Dalam kehidupan masyarakat Pulau Penyengat, masakan bubur asyura mempunyai fungsi menjalin kehidupan sosial. Hal tersebut dapat dilihat dari cara pembuatannya yang melibatkan banyak orang.

 

Di samping itu, bubur ini dibawa dari tiap kampung yang ada di Pulau Penyengat untuk dikumpulkan di masjid. Selain mengandung nilai sosial, bubur asyura juga mengandung nilai budaya karena makanan tradisional ini menjadi salah satu sarana upacara keagamaan yang telah dilakukan turun-temurun.

Untuk bahan dan cara pembuatnya, Harun Nur Rasyid menjelaskan dalam bukunya Ensiklopedi Makanan Tradisional. Bahan yang diperlukan adalah kacang-kacangan atau biji-bijian atau umbi-umbian.
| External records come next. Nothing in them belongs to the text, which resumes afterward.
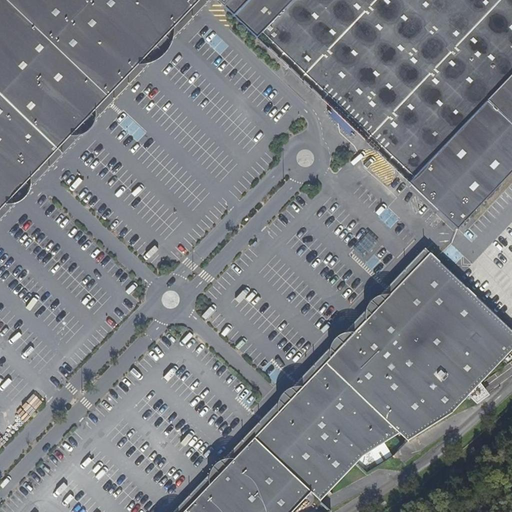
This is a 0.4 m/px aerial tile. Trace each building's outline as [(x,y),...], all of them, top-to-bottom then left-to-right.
[(0,0),(0,210),(201,0),(218,0),(225,7),(231,0),(0,0)] [(511,0),(231,0),(225,7),(269,49),(275,43),(342,106),(360,123),(417,176),(410,183),(412,185),(439,212),(458,230),(511,173),(511,0)] [(275,43),(269,49),(336,113),(342,106),(275,43)] [(336,113),(333,115),(351,133),(354,130),(360,123),(342,106),(336,113)] [(360,123),(354,130),(410,183),(417,176),(360,123)] [(412,185),(409,189),(436,215),(439,212),(412,185)] [(355,333),(255,436),(183,511),(292,511),(294,510),(311,492),(321,502),(328,495),(357,464),(364,457),(400,435),(408,442),(441,422),(452,415),(495,369),(511,351),(511,331),(447,269),(431,253),(355,333)] [(245,387),(237,396),(250,406),(257,397),(245,387)] [(394,456),(408,442),(400,435),(364,457),(357,464),(366,474),(394,456)] [(329,511),(331,511),(321,502),(311,492),(294,510),(292,511),(329,511)]
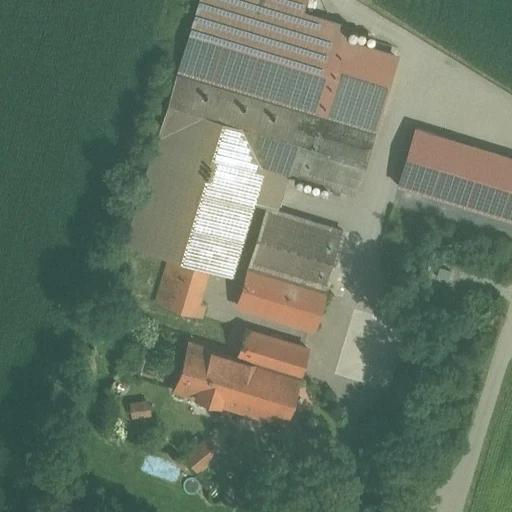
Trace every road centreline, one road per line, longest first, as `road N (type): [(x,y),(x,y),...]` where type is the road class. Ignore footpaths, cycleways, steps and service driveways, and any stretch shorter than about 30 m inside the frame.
road 1 (track): [(511,119),(449,101),(421,102),(398,120),(382,174),(360,331),(370,437),(400,511)]
road 2 (track): [(445,511),(511,332)]
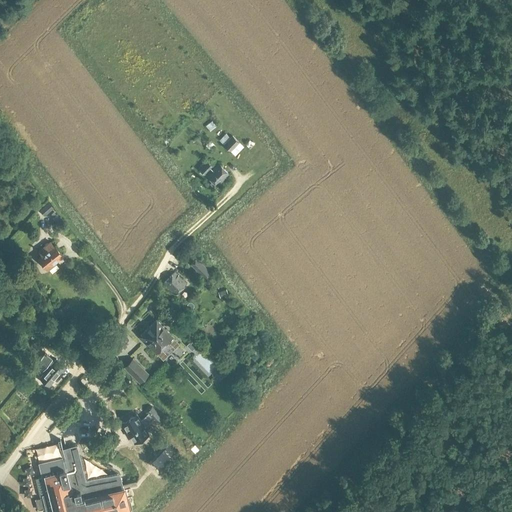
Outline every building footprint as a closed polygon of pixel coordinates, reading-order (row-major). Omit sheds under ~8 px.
[(212,121),(206,126),(210,131),(216,126),(212,121)] [(232,136),(224,144),(231,151),(239,142),(232,136)] [(210,140),(205,145),(211,150),(215,145),(210,140)] [(208,162),(200,170),(204,174),(212,166),(208,162)] [(219,164),(207,177),(212,181),(210,183),(213,186),(215,184),(217,186),(229,174),(219,164)] [(48,202),(39,210),(44,217),(54,208),(48,202)] [(42,255),(38,258),(46,268),(47,267),(49,270),(56,264),(54,262),(62,255),(54,245),(53,246),(50,242),(39,251),(42,255)] [(196,258),(190,263),(205,278),(210,272),(196,258)] [(174,272),(164,283),(175,295),(186,284),(174,272)] [(156,320),(140,336),(156,351),(159,354),(163,358),(179,343),(175,339),(172,336),(156,320)] [(78,325),(71,330),(79,344),(87,339),(78,325)] [(125,351),(133,351),(134,340),(126,339),(125,351)] [(192,352),(199,345),(193,339),(186,345),(192,352)] [(37,341),(31,343),(34,352),(40,350),(37,341)] [(72,344),(64,354),(72,360),(80,350),(72,344)] [(45,353),(34,366),(41,372),(42,372),(44,373),(40,378),(49,386),(60,373),(65,367),(56,359),(54,362),(52,360),(53,359),(45,353)] [(133,358),(123,368),(139,384),(149,374),(133,358)] [(136,415),(123,423),(134,443),(138,441),(139,442),(141,443),(144,442),(145,440),(145,438),(145,436),(148,434),(143,427),(147,425),(151,422),(153,419),(158,424),(163,418),(152,407),(146,412),(147,414),(143,419),(140,420),(136,415)] [(117,438),(123,436),(119,428),(114,430),(117,438)] [(47,437),(54,440),(58,434),(51,430),(47,437)] [(42,477),(35,478),(40,497),(45,496),(45,497),(38,499),(41,510),(48,508),(48,510),(50,509),(50,511),(117,511),(129,509),(124,488),(120,474),(79,448),(78,444),(60,449),(62,457),(38,463),(42,477)]
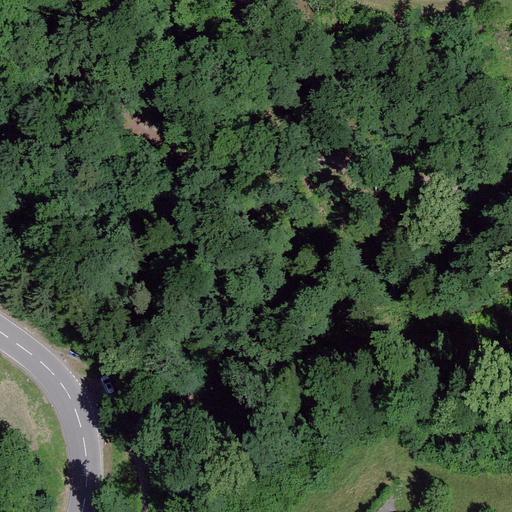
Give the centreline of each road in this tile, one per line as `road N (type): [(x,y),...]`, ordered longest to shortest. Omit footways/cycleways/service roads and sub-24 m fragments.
road 1 (track): [(511,200),(165,127),(94,94),(0,4)]
road 2 (tertiary): [(0,331),(58,378),(72,402),(85,449),(82,511)]
road 3 (track): [(81,428),(121,430),(135,448),(149,511)]
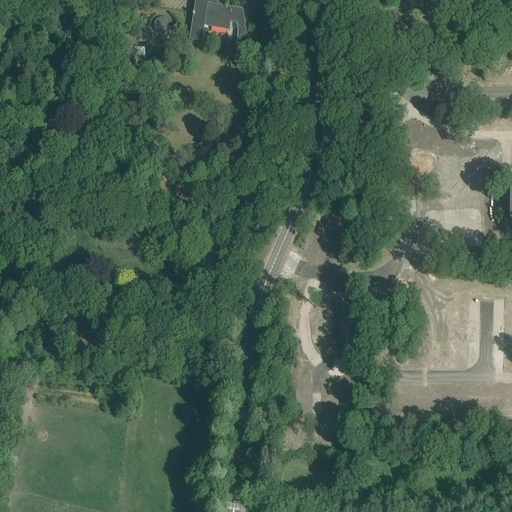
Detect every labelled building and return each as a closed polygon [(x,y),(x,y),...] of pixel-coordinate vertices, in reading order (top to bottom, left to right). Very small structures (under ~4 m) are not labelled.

Contoh biji-bijian adalah kacang merah, kacang tanah, kacang hijau, kacang kedelai, biji durian, biji nangka, jagung, dan beras.

Untuk umbi-umbian bisa digunakan ubi jalar, singkong, atau kentang. Selain itu, juga diperlukan kelapa parut sangrai, ikan bakar, dan udang rebus lalu digiling halus.

Bumbu-bumbunya, antara lain garam, merica, lada hitam, bawang merah, bawang putih, jahe, kayu manis, cengkih, kapulaga, seledri atau daun sup, dan bawang goreng yang bisa mempercantik tampilan bubur. Ada beberapa langkah pembuatan bubur asyura.

Pertama, ubi jalar dan ubi kayu dibersihkan kulitnya. Setelah itu, dipotong dadu dan dicuci bersih.

 

Ubi yang sudah dicuci kemudian ditaruh di baskom atau panci lalu disisihkan. Ambil biji-bijian yang sudah dibersihkan dan masukkan ke baskom atau panci lain baru direbus. Selanjutnya biji-bijian tersebut disisihkan.

Ambil beras yang sudah dibersihkan dan cuci, lalu masak dengan air yang banyak agar beras dapat lumat menjadi bubur. Sementara beras dimasak, dapat dibuat bumbu untuk adonan bubur, yaitu bawang merah, bawang putih, merica, lada hitam, jahe dicampur dengan garam digiling hingga halus. Untuk seledri atau daun sup bisa diiris kecil.

Setelah beras agak lumat, masukkan biji-bijian yang sudah direbus, umbi-umbian yang sudah digoreng, ikan, udang, bumbu dan kelapa sangraa. Aduk perlahan sampai terlihat bumbu sudah tercampur dengan bubur. Setelah matang, bubur dihidangkan dengan taburan seledri dan bawang goreng.